Objective: U.S. military service members, veterans, and their families increasingly seek care from providers with limited knowledge of military culture. The 16-item core DSM-5 Cultural Formulation Interview (CFI) was designed to integrate cultural factors into assessment and treatment of mental disorders. Although the CFI was designed for use with all patients, it is unknown whether the CFI adequately assesses military culture. The authors describe a methodology to determine the need for specific CFI versions and how to create a version for use with persons affiliated with the military.
Methods: Published articles on cultural competence in the military were systematically reviewed. Cultural domains were abstracted from each article, inductively coded, and hierarchically organized for assessment against the core CFI. A military CFI was created with additional implementation instructions, questions, and probes when the core CFI was inadequate for eliciting relevant cultural domains.

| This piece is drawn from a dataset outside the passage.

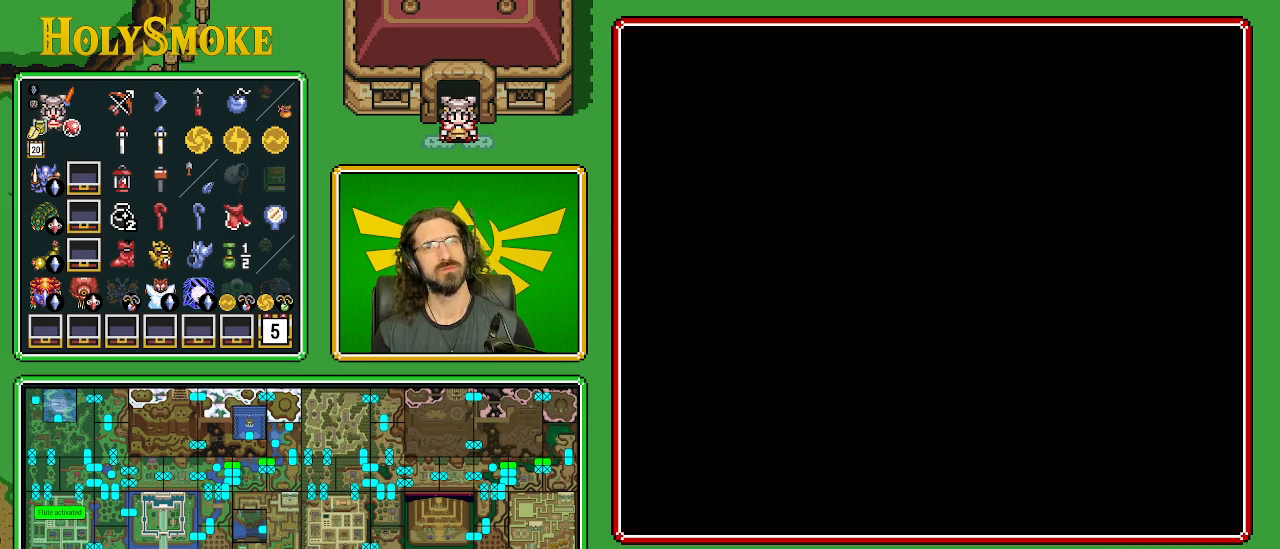
{"buttons": [], "events": []}
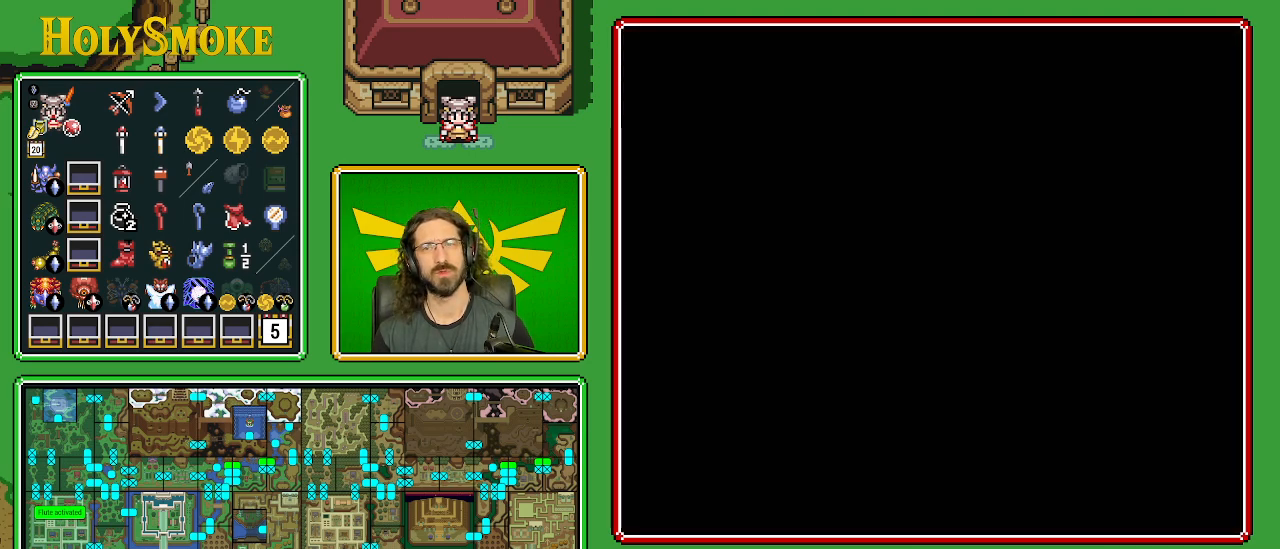
{"buttons": [], "events": []}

Results: Sixty-three articles were included. Coding revealed 22 military culture domains, of which only five would be elicited in the core CFI without additional guidance. Twelve of 16 questions in the core CFI required additional instructions, five benefited from question edits, and 10 needed additional probing questions. On the basis of these results, the authors crafted a military version of the CFI for service members, veterans, and their families.
Conclusions: The military CFI for clinicians assesses aspects of military culture that are not comprehensively evaluated through the core CFI. The development process described in this article may inform the creation of other versions when the core CFI does not comprehensively assess cultural needs for specific populations.
Keywords: Cultural Formulation Interview; Cultural competence; Military; Military psychiatry; Veterans.